**Request**
Please copy the lines of the material word for word, starting at the line containing "[View](https://aivalley.ai/inworld-2/)" and ending at the line containing "同一事蹟經主管機關為第一項之獎勵後，不得重複為第二項但書之獎勵。", both included. Leave the pictures out of your answer.

**Input for this task**
━━━━

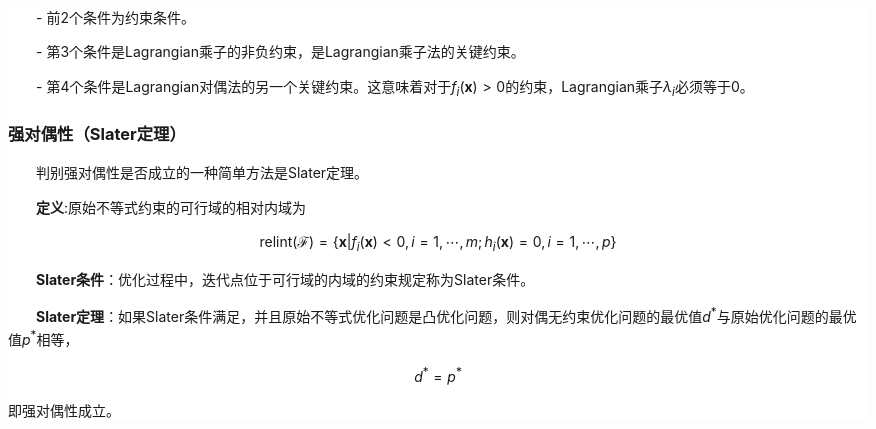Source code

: &emsp;&emsp;- 前2个条件为约束条件。

&emsp;&emsp;- 第3个条件是Lagrangian乘子的非负约束，是Lagrangian乘子法的关键约束。

&emsp;&emsp;- 第4个条件是Lagrangian对偶法的另一个关键约束。这意味着对于$f_i(\pmb{x})>0$的约束，Lagrangian乘子$\lambda_i$必须等于0。


### 强对偶性（Slater定理）

&emsp;&emsp;判别强对偶性是否成立的一种简单方法是Slater定理。

&emsp;&emsp;**定义**:原始不等式约束的可行域的相对内域为

$$
\mathrm{relint}(\mathcal{F})=\{\pmb{x}|f_i(\pmb{x})<0,i=1,\cdots,m;h_i(\pmb{x})=0,i=1,\cdots,p \}
$$

&emsp;&emsp;**Slater条件**：优化过程中，迭代点位于可行域的内域的约束规定称为Slater条件。

&emsp;&emsp;**Slater定理**：如果Slater条件满足，并且原始不等式优化问题是凸优化问题，则对偶无约束优化问题的最优值$d^*$与原始优化问题的最优值$p^*$相等，

$$
d^*=p^*
$$

即强对偶性成立。





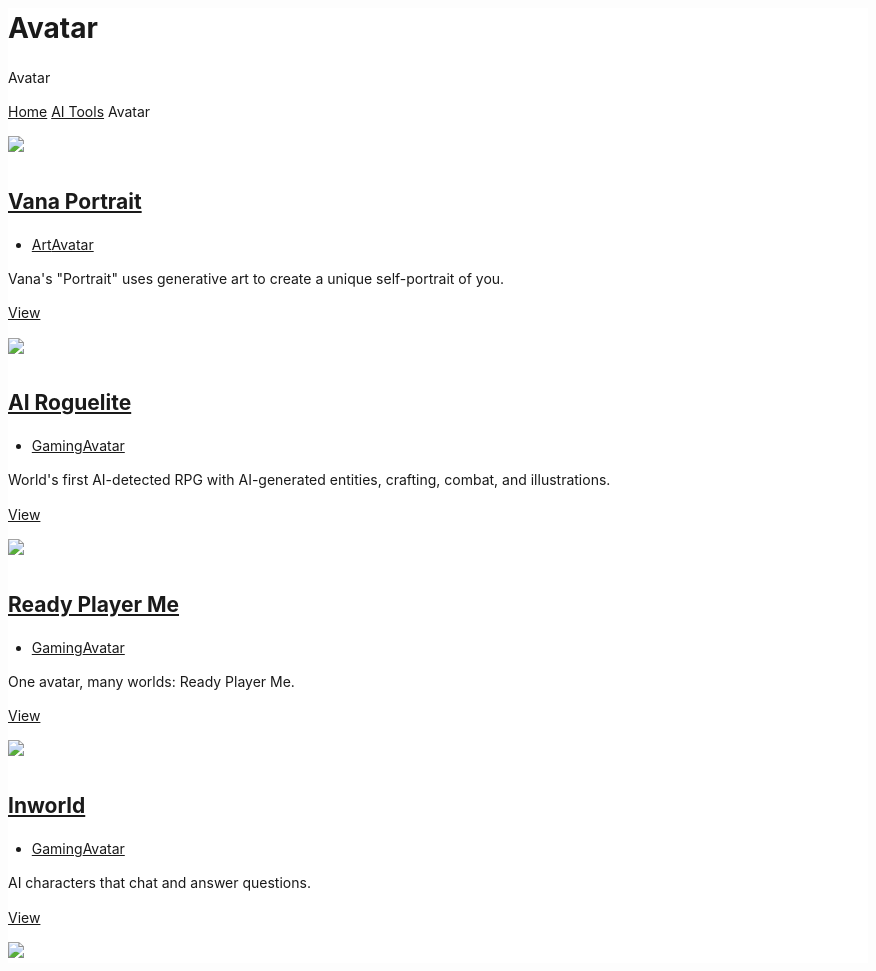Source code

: Avatar
======

Avatar

[Home](https://aivalley.ai/) [AI Tools](https://aivalley.ai/category/aitools/) Avatar

[![](https://aivalley.ai/wp-content/uploads/2023/05/screenshot-portrait.vana_.com-2023.05.14-22_11_15-768x348.png)](https://aivalley.ai/vana-portrait-2/)

[Vana Portrait](https://aivalley.ai/vana-portrait-2/)
-----------------------------------------------------

*   [Art](https://aivalley.ai/category/aitools/art/)[Avatar](https://aivalley.ai/category/aitools/avatar/)

Vana's "Portrait" uses generative art to create a unique self-portrait of you.

[View](https://aivalley.ai/vana-portrait-2/)

[![](https://aivalley.ai/wp-content/uploads/2023/05/screenshot-store.steampowered.com-2023.05.10-22_54_30-768x349.png)](https://aivalley.ai/ai-roguelite-2/)

[AI Roguelite](https://aivalley.ai/ai-roguelite-2/)
---------------------------------------------------

*   [Gaming](https://aivalley.ai/category/aitools/gaming/)[Avatar](https://aivalley.ai/category/aitools/avatar/)

World's first AI-detected RPG with AI-generated entities, crafting, combat, and illustrations.

[View](https://aivalley.ai/ai-roguelite-2/)

[![](https://aivalley.ai/wp-content/uploads/2023/05/screenshot-readyplayer.me-2023.05.10-21_58_02-768x354.png)](https://aivalley.ai/ready-player-me-3/)

[Ready Player Me](https://aivalley.ai/ready-player-me-3/)
---------------------------------------------------------

*   [Gaming](https://aivalley.ai/category/aitools/gaming/)[Avatar](https://aivalley.ai/category/aitools/avatar/)

One avatar, many worlds: Ready Player Me.

[View](https://aivalley.ai/ready-player-me-3/)

[![](https://aivalley.ai/wp-content/uploads/2023/05/screenshot-www.inworld.ai-2023.05.10-21_39_10-768x326.png)](https://aivalley.ai/inworld-2/)

[Inworld](https://aivalley.ai/inworld-2/)
-----------------------------------------

*   [Gaming](https://aivalley.ai/category/aitools/gaming/)[Avatar](https://aivalley.ai/category/aitools/avatar/)

AI characters that chat and answer questions.

[View](https://aivalley.ai/inworld-2/)

[![](https://aivalley.ai/wp-content/uploads/2023/05/Photo-AI-768x413.png)](https://aivalley.ai/photo-ai/)
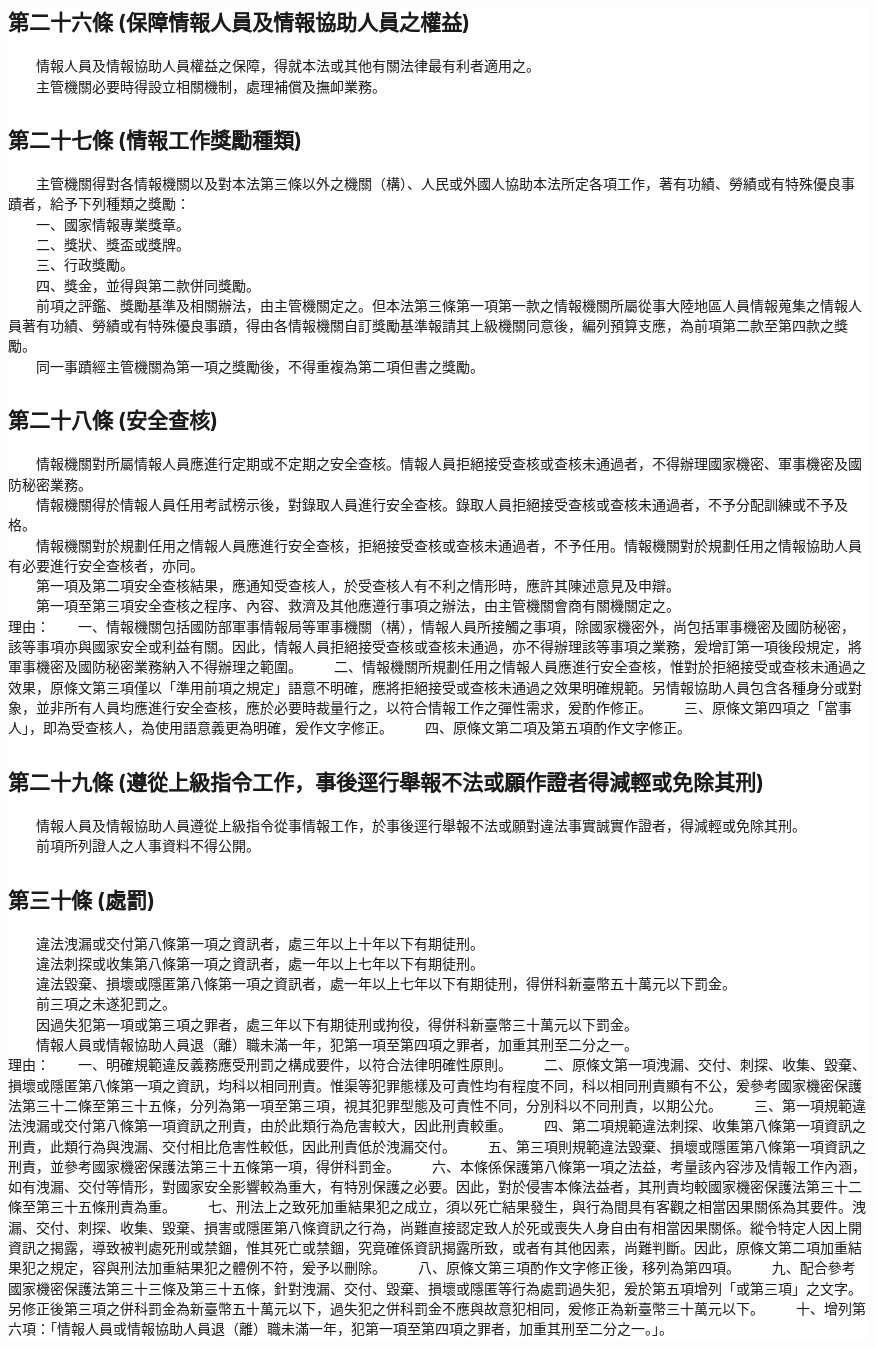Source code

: 第二十六條 (保障情報人員及情報協助人員之權益)
---------------------------------------------
　　情報人員及情報協助人員權益之保障，得就本法或其他有關法律最有利者適用之。  
　　主管機關必要時得設立相關機制，處理補償及撫卹業務。  


第二十七條 (情報工作獎勵種類)
-----------------------------
　　主管機關得對各情報機關以及對本法第三條以外之機關（構）、人民或外國人協助本法所定各項工作，著有功績、勞績或有特殊優良事蹟者，給予下列種類之獎勵：  
　　一、國家情報專業獎章。  
　　二、獎狀、獎盃或獎牌。  
　　三、行政獎勵。  
　　四、獎金，並得與第二款併同獎勵。  
　　前項之評鑑、獎勵基準及相關辦法，由主管機關定之。但本法第三條第一項第一款之情報機關所屬從事大陸地區人員情報蒐集之情報人員著有功績、勞績或有特殊優良事蹟，得由各情報機關自訂獎勵基準報請其上級機關同意後，編列預算支應，為前項第二款至第四款之獎勵。  
　　同一事蹟經主管機關為第一項之獎勵後，不得重複為第二項但書之獎勵。  


第二十八條 (安全查核)
---------------------
　　情報機關對所屬情報人員應進行定期或不定期之安全查核。情報人員拒絕接受查核或查核未通過者，不得辦理國家機密、軍事機密及國防秘密業務。  
　　情報機關得於情報人員任用考試榜示後，對錄取人員進行安全查核。錄取人員拒絕接受查核或查核未通過者，不予分配訓練或不予及格。  
　　情報機關對於規劃任用之情報人員應進行安全查核，拒絕接受查核或查核未通過者，不予任用。情報機關對於規劃任用之情報協助人員有必要進行安全查核者，亦同。  
　　第一項及第二項安全查核結果，應通知受查核人，於受查核人有不利之情形時，應許其陳述意見及申辯。  
　　第一項至第三項安全查核之程序、內容、救濟及其他應遵行事項之辦法，由主管機關會商有關機關定之。  
理由：　　一、情報機關包括國防部軍事情報局等軍事機關（構），情報人員所接觸之事項，除國家機密外，尚包括軍事機密及國防秘密，該等事項亦與國家安全或利益有關。因此，情報人員拒絕接受查核或查核未通過，亦不得辦理該等事項之業務，爰增訂第一項後段規定，將軍事機密及國防秘密業務納入不得辦理之範圍。
　　二、情報機關所規劃任用之情報人員應進行安全查核，惟對於拒絕接受或查核未通過之效果，原條文第三項僅以「準用前項之規定」語意不明確，應將拒絕接受或查核未通過之效果明確規範。另情報協助人員包含各種身分或對象，並非所有人員均應進行安全查核，應於必要時裁量行之，以符合情報工作之彈性需求，爰酌作修正。
　　三、原條文第四項之「當事人」，即為受查核人，為使用語意義更為明確，爰作文字修正。
　　四、原條文第二項及第五項酌作文字修正。

第二十九條 (遵從上級指令工作，事後逕行舉報不法或願作證者得減輕或免除其刑)
-------------------------------------------------------------------------
　　情報人員及情報協助人員遵從上級指令從事情報工作，於事後逕行舉報不法或願對違法事實誠實作證者，得減輕或免除其刑。  
　　前項所列證人之人事資料不得公開。  


第三十條 (處罰)
---------------
　　違法洩漏或交付第八條第一項之資訊者，處三年以上十年以下有期徒刑。  
　　違法刺探或收集第八條第一項之資訊者，處一年以上七年以下有期徒刑。  
　　違法毀棄、損壞或隱匿第八條第一項之資訊者，處一年以上七年以下有期徒刑，得併科新臺幣五十萬元以下罰金。  
　　前三項之未遂犯罰之。  
　　因過失犯第一項或第三項之罪者，處三年以下有期徒刑或拘役，得併科新臺幣三十萬元以下罰金。  
　　情報人員或情報協助人員退（離）職未滿一年，犯第一項至第四項之罪者，加重其刑至二分之一。  
理由：　　一、明確規範違反義務應受刑罰之構成要件，以符合法律明確性原則。
　　二、原條文第一項洩漏、交付、刺探、收集、毀棄、損壞或隱匿第八條第一項之資訊，均科以相同刑責。惟渠等犯罪態樣及可責性均有程度不同，科以相同刑責顯有不公，爰參考國家機密保護法第三十二條至第三十五條，分列為第一項至第三項，視其犯罪型態及可責性不同，分別科以不同刑責，以期公允。
　　三、第一項規範違法洩漏或交付第八條第一項資訊之刑責，由於此類行為危害較大，因此刑責較重。
　　四、第二項規範違法刺探、收集第八條第一項資訊之刑責，此類行為與洩漏、交付相比危害性較低，因此刑責低於洩漏交付。
　　五、第三項則規範違法毀棄、損壞或隱匿第八條第一項資訊之刑責，並參考國家機密保護法第三十五條第一項，得併科罰金。
　　六、本條係保護第八條第一項之法益，考量該內容涉及情報工作內涵，如有洩漏、交付等情形，對國家安全影響較為重大，有特別保護之必要。因此，對於侵害本條法益者，其刑責均較國家機密保護法第三十二條至第三十五條刑責為重。
　　七、刑法上之致死加重結果犯之成立，須以死亡結果發生，與行為間具有客觀之相當因果關係為其要件。洩漏、交付、刺探、收集、毀棄、損害或隱匿第八條資訊之行為，尚難直接認定致人於死或喪失人身自由有相當因果關係。縱令特定人因上開資訊之揭露，導致被判處死刑或禁錮，惟其死亡或禁錮，究竟確係資訊揭露所致，或者有其他因素，尚難判斷。因此，原條文第二項加重結果犯之規定，容與刑法加重結果犯之體例不符，爰予以刪除。
　　八、原條文第三項酌作文字修正後，移列為第四項。
　　九、配合參考國家機密保護法第三十三條及第三十五條，針對洩漏、交付、毀棄、損壞或隱匿等行為處罰過失犯，爰於第五項增列「或第三項」之文字。另修正後第三項之併科罰金為新臺幣五十萬元以下，過失犯之併科罰金不應與故意犯相同，爰修正為新臺幣三十萬元以下。
　　十、增列第六項：「情報人員或情報協助人員退（離）職未滿一年，犯第一項至第四項之罪者，加重其刑至二分之一。」。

━━━━

**Exercise response**
[View](https://aivalley.ai/inworld-2/)

[![](https://aivalley.ai/wp-content/uploads/2023/05/Photo-AI-768x413.png)](https://aivalley.ai/photo-ai/)
Source code

: 第二十六條 (保障情報人員及情報協助人員之權益)
---------------------------------------------
　　情報人員及情報協助人員權益之保障，得就本法或其他有關法律最有利者適用之。  
　　主管機關必要時得設立相關機制，處理補償及撫卹業務。  


第二十七條 (情報工作獎勵種類)
-----------------------------
　　主管機關得對各情報機關以及對本法第三條以外之機關（構）、人民或外國人協助本法所定各項工作，著有功績、勞績或有特殊優良事蹟者，給予下列種類之獎勵：  
　　一、國家情報專業獎章。  
　　二、獎狀、獎盃或獎牌。  
　　三、行政獎勵。  
　　四、獎金，並得與第二款併同獎勵。  
　　前項之評鑑、獎勵基準及相關辦法，由主管機關定之。但本法第三條第一項第一款之情報機關所屬從事大陸地區人員情報蒐集之情報人員著有功績、勞績或有特殊優良事蹟，得由各情報機關自訂獎勵基準報請其上級機關同意後，編列預算支應，為前項第二款至第四款之獎勵。  
　　同一事蹟經主管機關為第一項之獎勵後，不得重複為第二項但書之獎勵。  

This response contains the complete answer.